Items dataset schema requirements (custom)

An Items dataset stores metadata about your items in your catalogue. This might include information such as price, genre, and availability for each item. For information about the types of item data you can import into Amazon Personalize, see Items dataset.

The data you provide for each item must match your Items dataset schema. At minimum, you must provide an Item ID for each item (max length 256 characters). Depending on your schema, item metadata can include empty/null values. Your schema must have minimum one metadata field, but if you add a null type, this value can be null for the item. You are free to add additional fields depending on your use case and your data. As long as the fields aren't listed as required or reserved, and the data types are listed in Schema data types, the field names and data types are up to you.

To use categorical data, add a field of type string and set the field's categorical attribute to true in your schema. Then include the categorical data in your bulk CSV file and individual item imports. Categorical values can have at most 1000 characters. If you have an item with a categorical value with more than 1000 characters, your dataset import job will fail.

For items with multiple categories, separate each value with the vertical bar, '|'. For example, for a GENRES field your data for an item might be Action|Crime|Biopic. If you have a multiple levels of categorical data and some items have multiple categories for each level in the hierarchy, add a field for each level and append a level indicator after each field name: GENRES, GENRE_L2, GENRE_L3. This allows you filter recommendations based on sub-categories, even if an item belongs to multiple multi-level categories (for information on creating and using filters see Filtering recommendations and user segments). For example, a video might have the following data for each category level:

  • GENRES: Action|Adventure

  • GENRE_L2: Crime|Western

  • GENRE_L3: Biopic

In this example, the video is in the action > crime > biopic hierarchy and the adventure > western > biopic hierarchy. We recommend only using up to L3 but you can use more levels if necessary.

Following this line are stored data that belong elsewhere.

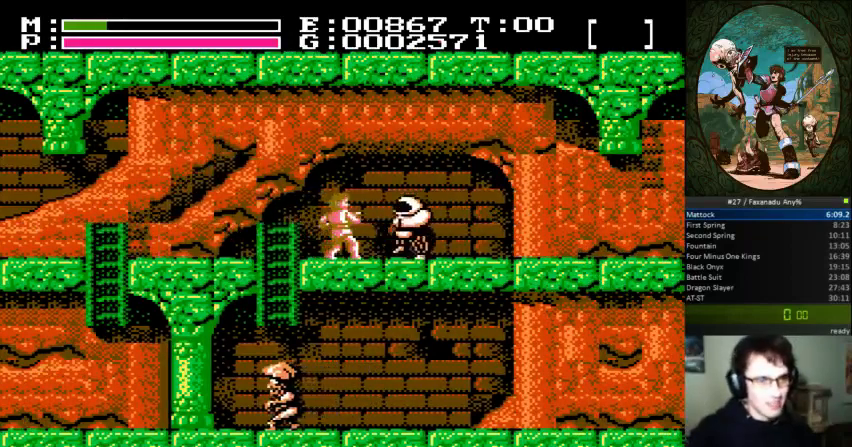
{"buttons": ["DPAD_RIGHT"], "events": [[367, "B", "up"]]}
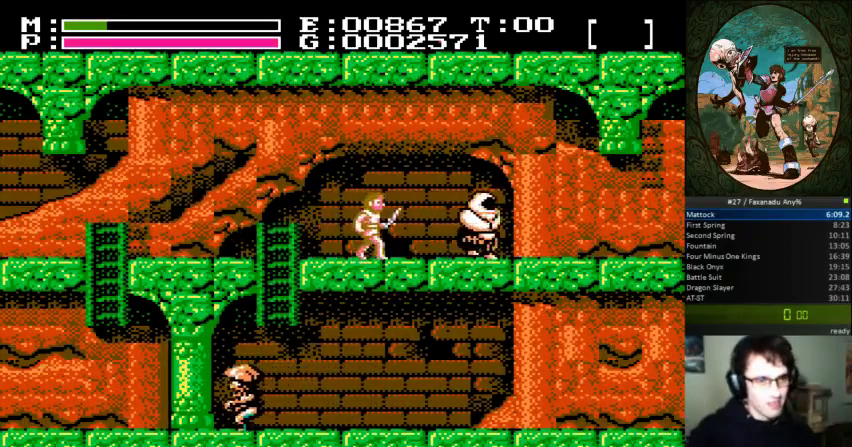
{"buttons": ["B", "DPAD_RIGHT"], "events": [[100, "DPAD_UP", "down"], [133, "A", "down"], [133, "B", "down"], [267, "B", "up"], [267, "DPAD_UP", "up"], [300, "A", "up"], [500, "B", "down"]]}
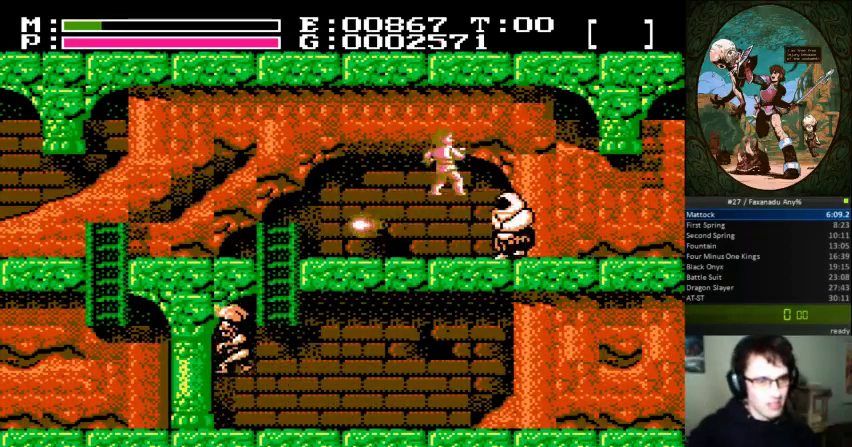
{"buttons": ["DPAD_RIGHT"], "events": [[233, "B", "up"]]}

During model training, Amazon Personalize considers a maximum of 750,000 items. If you import more than 750,000 items, Amazon Personalize decides which items to include in training, with an emphasis on including new items (items you recently added with no interactions) and existing items with recent interactions data.

For more information on minimum requirements and maximum data limits for an Items dataset, see Service quotas.

Items dataset schema example (custom)

The following example shows how to structure an Items schema. The ITEM_ID field is required. The GENRE field is categorical metadata and the DESCRIPTION field is textual metadata. At least one metadata field is required. You can add a maximum of 100 metadata fields. The CREATION_TIMESTAMP field is a reserved keyword. For information about schema requirements, see Custom dataset and schema requirements.

{ "type": "record", "name": "Items", "namespace": "com.amazonaws.personalize.schema", "fields": [ { "name": "ITEM_ID", "type": "string" }, { "name": "GENRES", "type": [ "null", "string" ], "categorical": true }, { "name": "CREATION_TIMESTAMP", "type": "long" }, { "name": "DESCRIPTION", "type": [ "null", "string" ], "textual": true } ], "version": "1.0" }

For this schema, the first few lines of historical data in a CSV file might look like the following.

ITEM_ID,GENRES,CREATION_TIMESTAMP,DESCRIPTION 1,Adventure|Animation|Children|Comedy|Fantasy,1570003267,"This is an animated movie that features action, comedy, and fantasy. Audience is children. This movie was released in 2004." 2,Adventure|Children|Fantasy,1571730101,"This is an adventure movie with elements of fantasy. Audience is children. This movie was release in 2010." 3,Comedy|Romance,1560515629,"This is a romantic comedy. The movie was released in 1999. Audience is young women." 4,Comedy|Drama|Romance,1581670067,"This movie includes elements of both comedy and drama as well as romance. This movie was released in 2020." ... ...